Raw data ▸
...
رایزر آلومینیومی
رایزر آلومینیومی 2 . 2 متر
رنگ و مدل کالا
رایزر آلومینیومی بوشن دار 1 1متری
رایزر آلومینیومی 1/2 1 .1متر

---

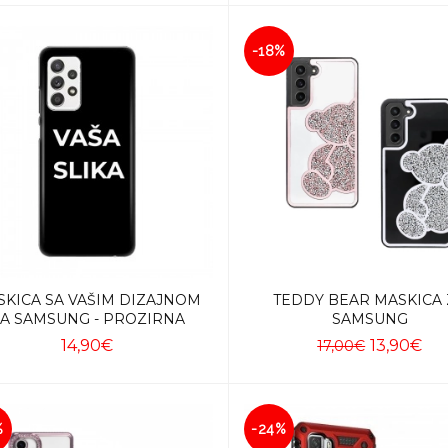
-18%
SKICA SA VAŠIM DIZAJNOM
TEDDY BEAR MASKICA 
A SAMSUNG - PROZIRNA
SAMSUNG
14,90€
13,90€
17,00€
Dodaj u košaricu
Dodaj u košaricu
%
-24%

What the task requires ▸ Which lines of the entries above contain the word "آلومینیومی"? Return each of them in full, matching case exactly.

Reply to the task ▸
رایزر آلومینیومی
رایزر آلومینیومی 2 . 2 متر
رایزر آلومینیومی بوشن دار 1 1متری
رایزر آلومینیومی 1/2 1 .1متر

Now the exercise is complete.